Monday, January 9, 2017

Munere Fungor

     Ensign Osborne swung open the intricately carved oak door, revealing the mouse-like newly sworn-in Chief Justice Moira Thibodeaux who’d picked up the Fasces of the Antigone and stood holding the bundle defensively. “Whoa! Ma’am! Easy. Don’t hit me!” Ensign Osborne’s easy grin and light manner caused her to lower the fasces and relax a bit, though he could tell she still wasn’t thrilled at the prospect of entering what had—until recently—been the sole dominion of the Oathbreaker Fraunx Adonis. “I’ve checked the whole place. Don’t seem to be anyone hiding.
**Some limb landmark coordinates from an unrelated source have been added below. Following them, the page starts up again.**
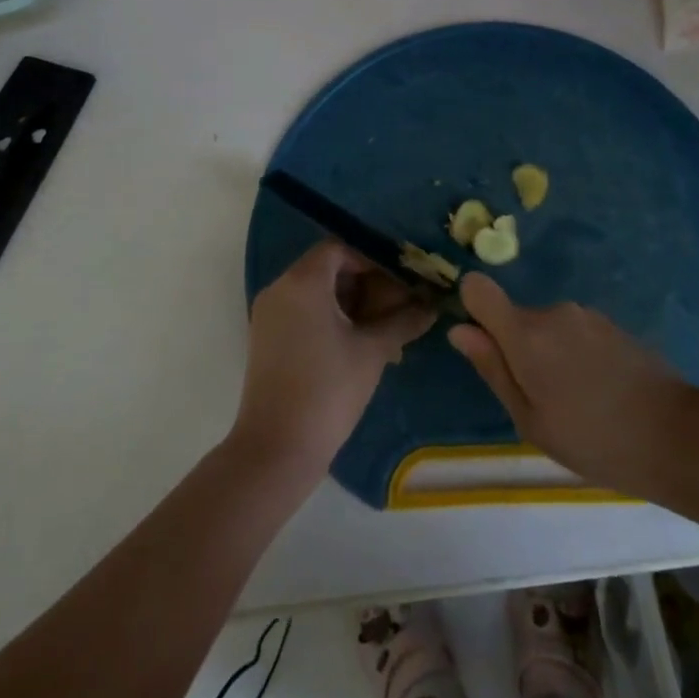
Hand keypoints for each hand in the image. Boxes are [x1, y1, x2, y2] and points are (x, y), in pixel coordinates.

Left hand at [231, 241, 436, 487]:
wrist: (277, 449)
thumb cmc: (328, 390)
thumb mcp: (373, 352)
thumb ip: (403, 321)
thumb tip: (431, 306)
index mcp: (303, 281)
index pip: (341, 249)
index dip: (373, 259)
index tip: (401, 279)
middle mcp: (280, 288)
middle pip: (328, 268)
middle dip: (366, 283)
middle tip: (398, 305)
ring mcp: (269, 314)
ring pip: (316, 292)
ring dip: (351, 303)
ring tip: (384, 328)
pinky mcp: (267, 338)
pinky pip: (303, 312)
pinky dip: (330, 318)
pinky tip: (358, 344)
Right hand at [448, 273, 696, 498]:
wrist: (679, 436)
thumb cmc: (595, 440)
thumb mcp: (531, 420)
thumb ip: (493, 369)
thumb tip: (459, 330)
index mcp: (525, 334)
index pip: (478, 288)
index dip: (472, 308)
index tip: (484, 344)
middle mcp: (553, 311)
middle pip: (514, 316)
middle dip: (517, 348)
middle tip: (542, 400)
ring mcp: (586, 315)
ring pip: (546, 327)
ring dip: (549, 354)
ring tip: (577, 402)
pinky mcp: (612, 324)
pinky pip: (575, 332)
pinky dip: (576, 355)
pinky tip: (601, 393)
But…you should know…” he paused searching for the right words, “…someone tore this place apart.” After once again taking the fasces from her, he stepped out of the doorway.
     She quickly walked up the three steps and entered the foyer where she was greeted with the solemn painting of a rock-wrecked ship being pummeled by fierce waves. Unable to peel her eyes from the depressing imagery, she muttered, “so typical of you, Fraunx.”

Monday, January 2, 2017

Sanguine Redundare

     Being in the middle of the Inquisitor’s workroom was like walking into a Heart of the Seven Faeries carnival – so many varieties of red splattered everywhere that it seemed no other colors existed. Knowing the sticky, brick colored drippings to be that miraculous fluid that somehow kept the body functioning was one thing; using a squeegee, an ice scrapper, and tons of alcohol to remove it from the floors, walls, and ceiling was a wholly different thing. Mr. Vorant stood in the basement stairwell staring at the crumpled carcass of the ancient justice, Levi Bayleaf. “What were you even doing there, eh, old man?” Vorant grumbled. Rolling his shoulders, one by one, Vorant prepared himself, thinking, always get the good jobs, don’t ya? He laughed, “o’course, ‘cause they’re a bunch o’silly bitches.” He set the cleaning supplies down next to the door, slipped on a pair of shoe covers, and entered the torture chamber. Quickly surveying the extent of the spatter, Vorant wondered, what does he do? Play in it? Vorant’s entire afternoon was blown. Not that he’d had other plans, just that he hadn’t woken with ‘clean up the Inquisitor’s mess’ on his agenda for the day. He lifted the dead man’s head by the chin, gave it a squeeze and a shake, and then, grabbed the forehead to make the man talk, “too bad for you,” Vorant mocked himself with a nasally West Donian accent. “Too bad for you,” he repeated in his own voice as he dropped the head.